I am still awaiting a written response to the questions I sent to Attorney General [Eric] Holder on 10 June.
I hope that Eric Holder can confirm again to you what was explained during our meeting on 14 June. Because our assessment will depend on this confirmation on the basis of concrete facts.
The challenge we are facing will not fade away as time goes by. Both in the EU and the US, we need to prove that governments and businesses that process personal data can be trusted.
Has the July meeting been arranged to exchange views with the US authorities?
The US authorities and the European Commission agreed to quickly set up a Transatlantic group of data protection and security experts to discuss these issues and their implications for the protection of personal data of EU citizens.
Following our meeting in Dublin, I have written a second letter to Attorney General Holder asking for this meeting to be set up as soon as possible, during the month of July. The Commission and the Council are finalising the preparations for the EU's participation in this transatlantic group so a first meeting can be held in July.
William Hague, the UK foreign secretary, said in the House of Commons on 10 June that: “Any data obtained by us from the United States involving UK nationals is subject to proper UK statutory controls and safeguards, including the relevant sections of the Intelligence Services Act, the Human Rights Act and the Regulation of Investigatory Powers Act.” He did not mention EU citizens. Does this concern you?
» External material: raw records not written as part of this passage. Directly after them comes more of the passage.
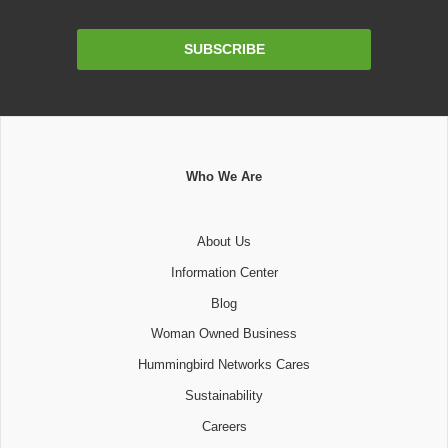
Email
SUBSCRIBE
Address
Who We Are
About Us
Information Center
Blog
Woman Owned Business
Hummingbird Networks Cares
Sustainability
Careers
I wrote to on 25 June 2013, to Secretary of State for Foreign Affairs William Hague to express my concern about the recent media reports and ask for clarifications regarding the Tempora programme and its proportionality.
This is yet another case which shows why we need a clear legal framework at the European level that strikes the right balance between the protection of personal data and the processing of data for security purposes.
Notably the Commission would like to know more about the scope of the programme - whether it is restricted to national security, or whether its scope is broader covering also other areas; whether data collection and processing is limited to individual cases or whether it is accessed and processed in bulk; whether the data remains in the UK or whether it is transferred and what judicial avenues are available to for citizens to seek redress.
In view of the urgency of this situation, I asked Mr Hague to get back to me by the end of last week but have yet to receive a reply.
Do you think Edward Snowden has performed a useful whistleblowing service, or is he a thief of US state secrets?
Mr Snowden's role in all this is not the real issue at stake. What the debate around Prism really shows is that a clear legal framework for the protection of personal data is not a luxury or constraint but a necessity.
Data protection is a fundamental right in the European Union and European citizens expect this right to be protected.
This much is clear: Direct access of US law enforcement authorities to the data of EU citizens on servers of US companies should only be possible in clearly defined, exceptional and judicially reviewable situations.
Prism has been a wake-up call for Europe.
Should EU countries allow Mr Snowden free passage through European airspace?
This would really be a question for the member states to decide.
What do you make of the reports that the US has been spying on the EU delegations and will you seek any further assurances on this in addition to Prism?
I have made it clear: Partners do not spy on each other. We cannot negotiate over a big transatlantic market if there is the slightest doubt that our partners are carrying out spying activities on the offices of our negotiators. The American authorities should eliminate any such doubt swiftly.
The Commission has asked the US for clarifications on the allegations and is now expecting a clear and transparent reply. This is in addition to what was already asked on Prism.